Tonight I saw “End of the Spear” and “He Say, She Say” on DVD. I expected both to be boring and so-so. But I was pleasantly surprised as both were enjoyable.
“End of the Spear” was an interesting true story based on Christian missionaries who try to make contact with the very violent Waodani tribe of people in the Ecuadorian jungles in the 1950’s. Through hardship, sacrifice, and forgiveness among other things, the Waodani tribe ends its endless cycle of death and revenge to further their people. That wasn’t a great summary of the movie, but I liked it.
“He Say, She Say” is a musical stage about a little storefront church and nightclub next door to each other in Detroit. After some drug dealers kill the pastor of the church, the deed to the church is up for grabs to the highest bidder, namely, the owner of the nightclub and biggest drug dealer in the city. The church needs a miracle if it wants to still be the light on the block of darkness, and the new pastor might be the thing they been looking for. Okay, so that was a sucky summary too, but it was also very enjoyable.
Oh, and “Disturbia” is good. “Fracture” is pretty good too, but the latter part of the movie got messed up because the projectionist put the reel in backwards. So it was playing backwards and upside down in slow motion.
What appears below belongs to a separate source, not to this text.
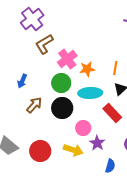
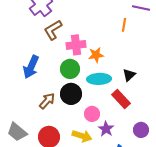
pink cross: (67, 59) -> (76, 45), turned 30
orange line: (115, 68) -> (124, 25), moved
blue arrow: (22, 81) -> (31, 67), size x1.6
brown arrow: (34, 105) -> (47, 101), moved

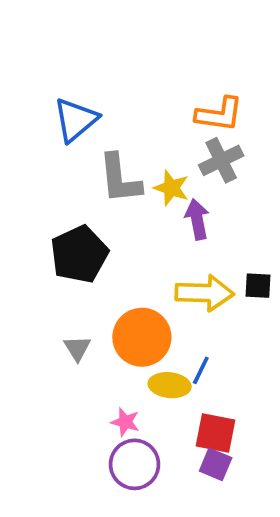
It sucked cuz no one did anything for about five minutes and we were like watching something that didn’t make sense. And then it took twenty minutes for them to rewind the reel and play it right. So then when they started again, there was something missing. We missed a scene or scenes and it kinda didn’t make sense. It seemed like there was some jumpcuts that weren’t supposed to be there either, so maybe the studio sent a bad unfinished version. But either way, it was coherent enough to make sense in the end. But for some reason, I still felt something was unresolved in the movie. It could have been bad storytelling, but it could have also been the bad projectionist or print. So I’m gonna say I liked “Fracture” because both main characters, Ryan Gosling and Anthony Hopkins, are terrific. Hopkins is so wonderful at being the calculating bad guy, and Gosling is believable as the hotshot, but not overly-cocky, lawyer, on his way out of criminal law into corporate law, but stuck because of this one last case. Anyway, kindalike a John Grisham version of “Silence of the Lambs” when I think about it. I have to review it by wednesday morning for INK.